[Supplied data Boundary: Start]
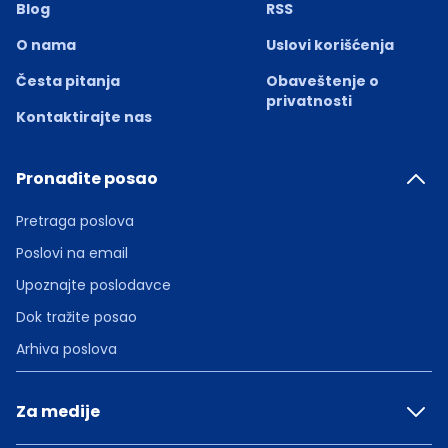
Blog
RSS
O nama
Uslovi korišćenja
Česta pitanja
Obaveštenje o
privatnosti
Kontaktirajte nas
Pronađite posao
Pretraga poslova
Poslovi na email
Upoznajte poslodavce
Dok tražite posao
Arhiva poslova
Za medije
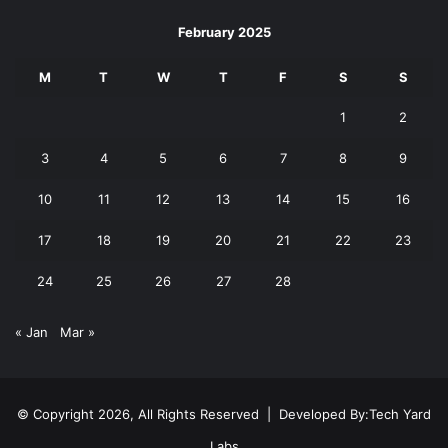
February 2025
M
T
W
T
F
S
S
1
2
3
4
5
6
7
8
9
10
11
12
13
14
15
16
17
18
19
20
21
22
23
24
25
26
27
28
« Jan
Mar »
© Copyright 2026, All Rights Reserved | Developed By:
Tech Yard
Labs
[Supplied data Boundary: End]
_Work order_.
Return the records above exactly, without the pictures.

_Exercise output_.
Blog
RSS
O nama
Uslovi korišćenja
Česta pitanja
Obaveštenje o
privatnosti
Kontaktirajte nas
Pronađite posao
Pretraga poslova
Poslovi na email
Upoznajte poslodavce
Dok tražite posao
Arhiva poslova
Za medije
February 2025
M
T
W
T
F
S
S
1
2
3
4
5
6
7
8
9
10
11
12
13
14
15
16
17
18
19
20
21
22
23
24
25
26
27
28
« Jan
Mar »
© Copyright 2026, All Rights Reserved | Developed By:
Tech Yard
Labs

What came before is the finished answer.